5. The audio amplifier circuit according to claim 4, wherein the signal is output to a / A circuit. 5. An audio device for converting a digital audio signal into an analog audio signal and amplifying the same,
An arithmetic circuit that receives the digital audio signal and generates a digital calculation value corresponding to the volume adjustment in response to a digital control signal for adjusting the volume; and performs D / A conversion on the calculation value of the arithmetic circuit. D / to generate an analog value
An A conversion circuit, a pulse generation circuit for generating a pulse of a predetermined frequency whose generation period is PWM-modulated in accordance with the output value of the D / A conversion circuit, and receiving the pulse of the pulse generation circuit, corresponding to the PWM modulation An audio amplifier circuit having a drive current generation circuit that generates a current having a current value to be controlled, a controller that generates the control signal in accordance with a volume adjustment operation, and a speaker that is driven in accordance with an output of the drive current generation circuit. Audio device equipped with. 6. The driving circuit according to claim 1, wherein the arithmetic circuit is a multiplying circuit, the driving current generating circuit is a filter circuit having a coil, and the pulse generating circuit has a period during which the D is switched.
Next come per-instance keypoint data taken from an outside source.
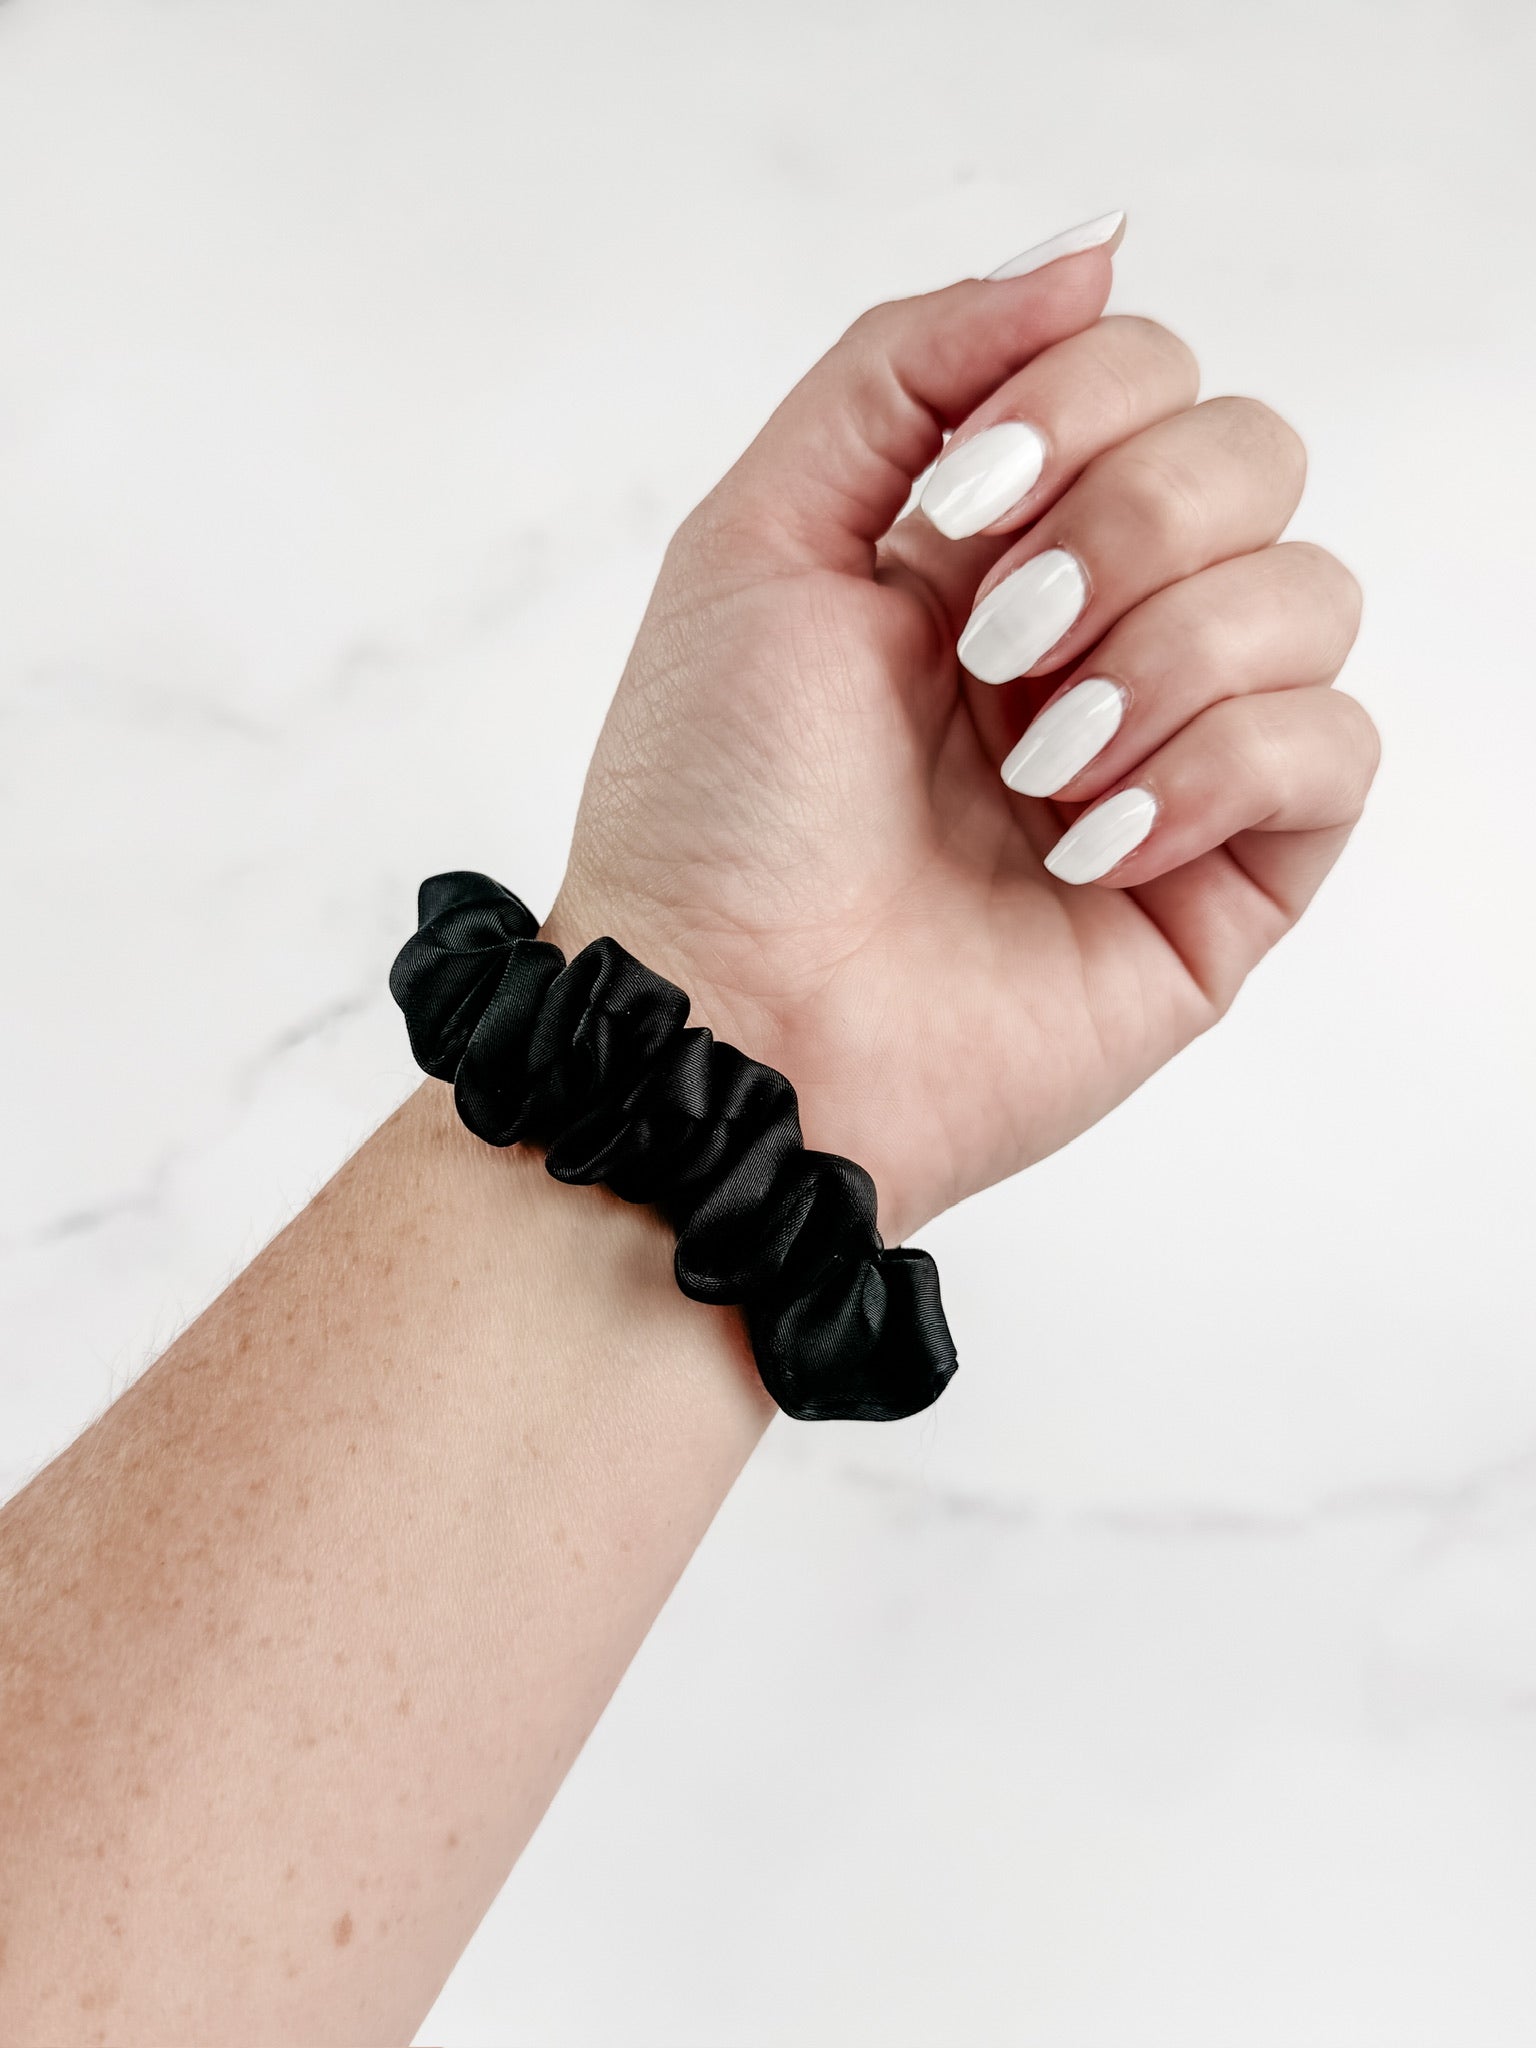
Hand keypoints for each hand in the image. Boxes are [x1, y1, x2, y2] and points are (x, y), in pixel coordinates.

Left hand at [545, 241, 1376, 1242]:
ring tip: (1034, 771)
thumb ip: (909, 364)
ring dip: (1163, 661)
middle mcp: (1099, 627)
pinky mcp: (1230, 878)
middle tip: (995, 651)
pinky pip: (1334, 749)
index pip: (1147, 369)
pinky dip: (1216, 773)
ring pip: (1310, 593)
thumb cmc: (714, 803)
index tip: (956, 517)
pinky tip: (1088, 847)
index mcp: (994, 537)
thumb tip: (1094, 250)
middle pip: (1252, 456)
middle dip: (1124, 534)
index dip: (1078, 410)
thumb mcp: (761, 534)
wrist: (728, 1022)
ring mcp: (1173, 751)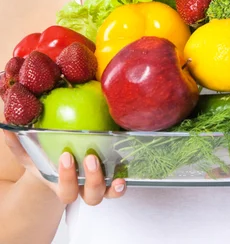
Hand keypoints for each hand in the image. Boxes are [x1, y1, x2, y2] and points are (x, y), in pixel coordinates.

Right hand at [3, 130, 126, 205]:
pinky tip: (124, 173)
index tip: (66, 156)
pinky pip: (119, 185)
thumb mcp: (32, 151)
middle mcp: (83, 189)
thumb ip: (19, 142)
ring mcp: (99, 184)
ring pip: (107, 193)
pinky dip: (122, 183)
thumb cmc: (47, 157)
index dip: (67, 178)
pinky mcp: (112, 174)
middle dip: (91, 179)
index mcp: (64, 185)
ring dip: (110, 182)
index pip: (66, 191)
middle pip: (90, 196)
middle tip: (90, 157)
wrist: (62, 161)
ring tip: (113, 170)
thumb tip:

6. The audio apparatus according to claim 5, wherein the switching power circuit becomes longer as the output values on the positive and negative sides of the / A conversion circuit increase. 7. The multiplying circuit is a bit shifter, wherein the digital audio signal is read from an IC memory, and the number of data read from the IC memory is n (n is 2 or more) in an upper digit side. The bit shifter has a shift register, sets the digital audio signal to which the n dummy bits are added in the shift register, and sets the digital audio signal for the volume adjustment. 9. The audio device according to claim 8, wherein the data in the shift register is shifted in an upper digit direction in accordance with a digital control signal for the shift operation.